What Puerto Rico’s New Education Reform Bill Says About School Choice

The past few weeks have been a whirlwind for education in Puerto Rico.

On April 30, U.S. Secretary of Education Betsy DeVos announced a $589 million congressional package to aid Puerto Rico’s Department of Education following the destruction of Hurricanes Irma and Maria. Then, thousands of protestors—including a large contingent of teachers—demonstrated in May Day protests.

The source of the turmoil:  austerity and reform.

The Puerto Rican government enacted an island-wide education reform law that would allow for the creation of charter schools and school vouchers, the former beginning in the coming school year and the latter launching in 2018–19. It also declared it would make changes to public pensions and permanently close 283 schools across the island because of storm damage and steep enrollment drops that happened when thousands of students fled the hurricanes last year. The Department of Education dropped that number to 266 last week after hearing concerns from teachers and community leaders.

Even before last year’s devastating storms, Puerto Rico had been hemorrhaging students.

In 2007, Puerto Rico had roughly 1,500 schools and half a million students. In the years that followed, a crippling recession drove an average of 20,000 students per year (and many of their families) away from Puerto Rico—mostly to the U.S. mainland. Today, the island’s single-district education system is down to 322,000 students, after beginning the school year with roughly 360,000.

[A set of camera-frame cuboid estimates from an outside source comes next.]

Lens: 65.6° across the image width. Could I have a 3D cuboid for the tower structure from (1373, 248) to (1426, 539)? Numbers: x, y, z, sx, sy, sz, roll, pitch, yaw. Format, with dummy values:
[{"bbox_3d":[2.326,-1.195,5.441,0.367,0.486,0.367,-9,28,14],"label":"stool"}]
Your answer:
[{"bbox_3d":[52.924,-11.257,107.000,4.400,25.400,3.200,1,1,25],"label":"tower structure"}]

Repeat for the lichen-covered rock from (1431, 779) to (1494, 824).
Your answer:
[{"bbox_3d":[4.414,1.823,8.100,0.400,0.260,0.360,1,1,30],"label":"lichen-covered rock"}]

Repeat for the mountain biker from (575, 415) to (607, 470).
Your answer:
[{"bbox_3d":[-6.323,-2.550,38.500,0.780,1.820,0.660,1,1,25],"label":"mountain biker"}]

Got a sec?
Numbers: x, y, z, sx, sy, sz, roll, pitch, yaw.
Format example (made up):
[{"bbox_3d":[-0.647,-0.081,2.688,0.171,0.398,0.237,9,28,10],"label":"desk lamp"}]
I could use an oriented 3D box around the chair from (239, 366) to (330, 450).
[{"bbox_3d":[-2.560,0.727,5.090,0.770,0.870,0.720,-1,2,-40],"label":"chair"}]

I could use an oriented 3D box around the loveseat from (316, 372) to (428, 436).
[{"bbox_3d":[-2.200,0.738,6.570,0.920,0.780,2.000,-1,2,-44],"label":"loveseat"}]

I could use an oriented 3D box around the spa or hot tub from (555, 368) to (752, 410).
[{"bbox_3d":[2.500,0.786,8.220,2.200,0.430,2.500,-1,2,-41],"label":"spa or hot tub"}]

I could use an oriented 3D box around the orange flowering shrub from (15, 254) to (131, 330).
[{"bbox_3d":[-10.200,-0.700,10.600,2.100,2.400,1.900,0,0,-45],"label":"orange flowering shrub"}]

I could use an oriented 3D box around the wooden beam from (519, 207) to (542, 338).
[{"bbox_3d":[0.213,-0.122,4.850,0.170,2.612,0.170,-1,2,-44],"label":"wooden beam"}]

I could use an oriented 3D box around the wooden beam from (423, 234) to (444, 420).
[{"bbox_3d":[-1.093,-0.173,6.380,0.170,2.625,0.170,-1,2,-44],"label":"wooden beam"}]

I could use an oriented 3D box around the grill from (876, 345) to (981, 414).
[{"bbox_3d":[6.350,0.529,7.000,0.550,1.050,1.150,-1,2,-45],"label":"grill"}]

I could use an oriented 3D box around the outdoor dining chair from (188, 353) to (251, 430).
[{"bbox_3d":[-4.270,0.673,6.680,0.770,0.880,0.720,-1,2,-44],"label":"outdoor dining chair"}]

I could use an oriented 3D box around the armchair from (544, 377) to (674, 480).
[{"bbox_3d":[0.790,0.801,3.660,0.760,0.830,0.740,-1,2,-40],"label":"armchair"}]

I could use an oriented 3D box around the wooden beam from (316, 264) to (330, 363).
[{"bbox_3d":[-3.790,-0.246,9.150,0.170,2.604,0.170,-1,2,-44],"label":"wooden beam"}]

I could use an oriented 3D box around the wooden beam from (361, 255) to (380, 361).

With new circumstances come new strategies. Puerto Rico’s Education Secretary Julia Keleher saw a need for education reform and spearheaded these major changes, including the first raise Puerto Rico’s teachers have received in a decade. Though the island will forge its own path to improvement, it is attempting to take lessons from education reform efforts in cities and states on the mainland. Major components of the legislation include updating her department and allowing more control at the local level for schools.

The bill also allows parents to have more control of their children’s educational experiences. Here’s what the legislation says about what Puerto Rico’s potential new voucher program can do.

 

Student Funding

Puerto Rico’s Department of Education allocated roughly $6,400 per student before Irma and Maria. That’s on the low end compared to what other states allocate, and Puerto Rico’s school system doesn’t take in the same level of local funds that make up a large share of mainland public school funding. It also pales in comparison to the total amount of funds students receive in districts like New York City, Miami and Montgomery County, Maryland, where a large number of Puerto Rican families are flocking.

Under the new education law, vouchers for private schools may not exceed 70 percent of that amount— which could be approximately $4,480 based off recent data. For added context, vouchers for intradistrict public school choice, a key component of the school choice section, can be worth 50 percent more than private school vouchers. The program also allows gifted high school students, whether they attend public or private schools, to take courses at universities as part of their secondary school enrollment.

 

Student Eligibility

Students must first be enrolled in public or charter schools for two years prior to qualifying for a private school voucher, meaning students may join the program in the second grade at the earliest. Because participation in the program is capped, Puerto Rico’s legislature prioritized in their voucher criteria low-income students, students adopted or in foster care, students who are victims of bullying or sexual harassment and gifted students. The Puerto Rico Department of Education has yet to clarify exactly how those students will be prioritized. Notably, almost half of all Puerto Ricans meet the federal definitions of “poverty.”

 

Other Rules and Regulations

 

  • Total program enrollment is capped at 3 percent of Puerto Rico’s total student population— approximately 9,600 students based off recent enrollment data—during the first year, although that can rise to 5 percent in later years.
  • All students participating in the program must demonstrate satisfactory academic progress and/or a considerable improvement in their cognitive skills in order to retain eligibility.
  • No more than 2 percent of the program’s budget may be used for administrative purposes.

 

It’s important to note that the island’s Department of Education has a lot of discretion in its roll-out and administration of the voucher program. Issues like the number of vouchers, funding mechanisms, regulations and program evaluation are still to be determined.

To most, Puerto Rico’s predicament, especially in education, is less than ideal. With system-wide debt, lagging test scores and an outdated bureaucracy, that was true even before Maria. But, as Secretary Keleher has recognized, education reform and school choice on the island can help build the framework for future success.

“We’re not looking to go crazy,” Keleher said in February, when the reform legislation was being introduced. “This is super important: I’m not privatizing education. It’s not New Orleans all over again. I have no intention of creating union issues. But what I do think is fair for kids is to give them more options.”